### TASK OBJECTIVE
Look through the records below for the line with "is a photomicrograph" and the line with "image showing moderate", then return those lines and all lines between, exactly.
[THE INPUT Boundary: Start]
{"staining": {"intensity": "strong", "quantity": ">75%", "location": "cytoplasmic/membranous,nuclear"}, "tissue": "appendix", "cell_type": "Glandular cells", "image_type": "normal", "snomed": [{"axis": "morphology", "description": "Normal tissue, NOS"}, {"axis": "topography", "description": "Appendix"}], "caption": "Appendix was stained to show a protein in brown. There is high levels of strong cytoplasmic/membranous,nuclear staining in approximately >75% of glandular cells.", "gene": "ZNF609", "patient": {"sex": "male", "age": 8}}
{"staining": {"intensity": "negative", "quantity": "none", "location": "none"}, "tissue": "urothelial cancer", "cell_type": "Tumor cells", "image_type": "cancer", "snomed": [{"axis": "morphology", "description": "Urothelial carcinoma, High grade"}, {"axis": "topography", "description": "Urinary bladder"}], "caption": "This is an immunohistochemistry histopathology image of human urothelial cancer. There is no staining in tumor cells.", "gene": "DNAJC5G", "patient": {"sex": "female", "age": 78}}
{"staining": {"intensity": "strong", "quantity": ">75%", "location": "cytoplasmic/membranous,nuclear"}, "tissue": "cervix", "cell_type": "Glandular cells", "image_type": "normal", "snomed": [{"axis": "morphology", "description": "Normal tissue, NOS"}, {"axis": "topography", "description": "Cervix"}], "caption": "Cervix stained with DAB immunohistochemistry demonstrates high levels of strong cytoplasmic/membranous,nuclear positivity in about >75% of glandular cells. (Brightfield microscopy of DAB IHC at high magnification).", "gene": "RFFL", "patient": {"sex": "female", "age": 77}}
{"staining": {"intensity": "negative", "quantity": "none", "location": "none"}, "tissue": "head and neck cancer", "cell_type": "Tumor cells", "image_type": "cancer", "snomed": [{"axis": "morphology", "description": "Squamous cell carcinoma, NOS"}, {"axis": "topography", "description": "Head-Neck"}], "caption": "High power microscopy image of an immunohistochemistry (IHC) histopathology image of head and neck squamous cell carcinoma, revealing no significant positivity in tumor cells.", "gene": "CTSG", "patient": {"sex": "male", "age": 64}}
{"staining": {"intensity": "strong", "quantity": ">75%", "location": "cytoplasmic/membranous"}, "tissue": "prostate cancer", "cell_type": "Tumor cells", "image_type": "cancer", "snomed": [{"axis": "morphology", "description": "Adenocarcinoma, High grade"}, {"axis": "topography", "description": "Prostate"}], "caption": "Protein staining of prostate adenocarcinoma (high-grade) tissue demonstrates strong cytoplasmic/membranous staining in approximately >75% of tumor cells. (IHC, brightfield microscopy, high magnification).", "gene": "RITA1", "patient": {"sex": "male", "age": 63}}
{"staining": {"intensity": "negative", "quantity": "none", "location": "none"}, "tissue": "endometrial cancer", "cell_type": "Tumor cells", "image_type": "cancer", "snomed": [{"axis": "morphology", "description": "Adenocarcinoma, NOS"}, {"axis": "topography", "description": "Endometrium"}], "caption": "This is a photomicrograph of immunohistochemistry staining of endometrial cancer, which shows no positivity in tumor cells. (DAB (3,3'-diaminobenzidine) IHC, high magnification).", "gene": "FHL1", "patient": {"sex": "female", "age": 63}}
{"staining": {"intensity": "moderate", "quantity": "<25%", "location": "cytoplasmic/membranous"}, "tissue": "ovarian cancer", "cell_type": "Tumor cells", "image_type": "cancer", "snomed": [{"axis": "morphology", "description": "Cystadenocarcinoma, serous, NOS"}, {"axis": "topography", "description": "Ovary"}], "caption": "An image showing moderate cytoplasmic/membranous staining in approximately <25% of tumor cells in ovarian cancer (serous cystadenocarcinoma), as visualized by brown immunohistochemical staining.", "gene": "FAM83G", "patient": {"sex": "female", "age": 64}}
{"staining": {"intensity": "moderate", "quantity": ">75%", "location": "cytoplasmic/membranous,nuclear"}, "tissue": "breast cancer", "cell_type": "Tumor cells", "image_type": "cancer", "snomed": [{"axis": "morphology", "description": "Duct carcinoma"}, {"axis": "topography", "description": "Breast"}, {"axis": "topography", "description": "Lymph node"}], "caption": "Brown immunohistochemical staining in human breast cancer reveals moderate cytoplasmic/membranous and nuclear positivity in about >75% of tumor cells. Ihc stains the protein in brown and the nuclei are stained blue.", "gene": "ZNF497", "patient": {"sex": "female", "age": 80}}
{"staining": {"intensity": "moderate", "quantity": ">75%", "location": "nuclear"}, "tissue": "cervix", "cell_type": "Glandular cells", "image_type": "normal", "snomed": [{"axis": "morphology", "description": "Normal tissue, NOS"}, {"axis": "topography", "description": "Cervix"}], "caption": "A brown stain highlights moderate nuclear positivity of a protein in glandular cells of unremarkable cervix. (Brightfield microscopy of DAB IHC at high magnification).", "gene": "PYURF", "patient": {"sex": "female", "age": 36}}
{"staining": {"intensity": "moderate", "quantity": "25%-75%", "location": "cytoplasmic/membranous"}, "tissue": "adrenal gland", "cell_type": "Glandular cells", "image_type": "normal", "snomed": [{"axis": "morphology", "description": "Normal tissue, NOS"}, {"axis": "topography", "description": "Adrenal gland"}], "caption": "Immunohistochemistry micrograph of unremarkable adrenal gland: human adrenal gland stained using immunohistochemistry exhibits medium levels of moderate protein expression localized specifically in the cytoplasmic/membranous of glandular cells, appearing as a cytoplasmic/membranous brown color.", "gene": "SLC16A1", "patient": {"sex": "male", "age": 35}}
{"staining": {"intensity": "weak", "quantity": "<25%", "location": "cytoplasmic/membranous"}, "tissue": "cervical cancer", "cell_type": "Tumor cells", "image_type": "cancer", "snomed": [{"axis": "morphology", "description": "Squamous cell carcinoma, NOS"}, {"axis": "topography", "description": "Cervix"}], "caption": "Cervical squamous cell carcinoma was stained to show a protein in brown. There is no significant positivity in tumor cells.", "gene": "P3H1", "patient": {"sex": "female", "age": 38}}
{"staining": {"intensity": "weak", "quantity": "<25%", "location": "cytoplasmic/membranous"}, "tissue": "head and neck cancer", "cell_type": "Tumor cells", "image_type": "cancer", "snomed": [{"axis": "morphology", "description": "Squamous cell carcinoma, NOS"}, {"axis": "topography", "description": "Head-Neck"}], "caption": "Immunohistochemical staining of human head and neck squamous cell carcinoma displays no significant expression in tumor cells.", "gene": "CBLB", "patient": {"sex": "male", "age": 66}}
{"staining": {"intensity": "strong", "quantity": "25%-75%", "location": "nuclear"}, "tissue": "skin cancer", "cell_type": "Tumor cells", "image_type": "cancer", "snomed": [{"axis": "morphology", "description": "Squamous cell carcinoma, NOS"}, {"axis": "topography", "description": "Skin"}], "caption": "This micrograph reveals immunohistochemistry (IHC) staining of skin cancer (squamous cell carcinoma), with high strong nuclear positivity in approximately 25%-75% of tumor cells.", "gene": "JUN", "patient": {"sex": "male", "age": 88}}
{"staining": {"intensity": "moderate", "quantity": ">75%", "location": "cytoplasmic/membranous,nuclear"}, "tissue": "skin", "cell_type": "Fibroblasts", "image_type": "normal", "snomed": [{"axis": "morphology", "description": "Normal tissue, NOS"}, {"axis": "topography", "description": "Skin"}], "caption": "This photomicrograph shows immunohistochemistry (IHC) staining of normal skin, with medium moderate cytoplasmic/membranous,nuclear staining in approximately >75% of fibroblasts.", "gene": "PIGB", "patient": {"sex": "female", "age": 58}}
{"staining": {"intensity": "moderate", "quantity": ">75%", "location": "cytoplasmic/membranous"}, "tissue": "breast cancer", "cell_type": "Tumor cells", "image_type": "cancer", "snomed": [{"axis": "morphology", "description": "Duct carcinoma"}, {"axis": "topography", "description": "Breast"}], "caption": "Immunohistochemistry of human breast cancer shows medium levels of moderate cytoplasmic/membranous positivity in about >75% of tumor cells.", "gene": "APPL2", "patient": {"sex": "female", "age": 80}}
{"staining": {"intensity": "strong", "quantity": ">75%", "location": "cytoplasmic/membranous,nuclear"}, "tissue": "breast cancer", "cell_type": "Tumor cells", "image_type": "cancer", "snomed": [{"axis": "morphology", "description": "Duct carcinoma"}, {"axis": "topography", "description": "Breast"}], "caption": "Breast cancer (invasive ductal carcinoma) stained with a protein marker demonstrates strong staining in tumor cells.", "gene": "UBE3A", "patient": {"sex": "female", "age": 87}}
[THE INPUT Boundary: End]
### YOUR RESPONSE
{"staining": {"intensity": "negative", "quantity": "none", "location": "none"}, "tissue": "endometrial cancer", "cell_type": "Tumor cells", "image_type": "cancer", "snomed": [{"axis": "morphology", "description": "Adenocarcinoma, NOS"}, {"axis": "topography", "description": "Endometrium"}], "caption": "This is a photomicrograph of immunohistochemistry staining of endometrial cancer, which shows no positivity in tumor cells. (DAB (3,3'-diaminobenzidine) IHC, high magnification).", "gene": "FHL1", "patient": {"sex": "female", "age": 63}}
{"staining": {"intensity": "moderate", "quantity": "<25%", "location": "cytoplasmic/membranous"}, "tissue": "ovarian cancer", "cell_type": "Tumor cells", "image_type": "cancer", "snomed": [{"axis": "morphology", "description": "Cystadenocarcinoma, serous, NOS"}, {"axis": "topography", "description": "Ovary"}], "caption": "An image showing moderate cytoplasmic/membranous staining in approximately <25% of tumor cells in ovarian cancer (serous cystadenocarcinoma), as visualized by brown immunohistochemical staining.", "gene": "FAM83G", "patient": {"sex": "female", "age": 64}}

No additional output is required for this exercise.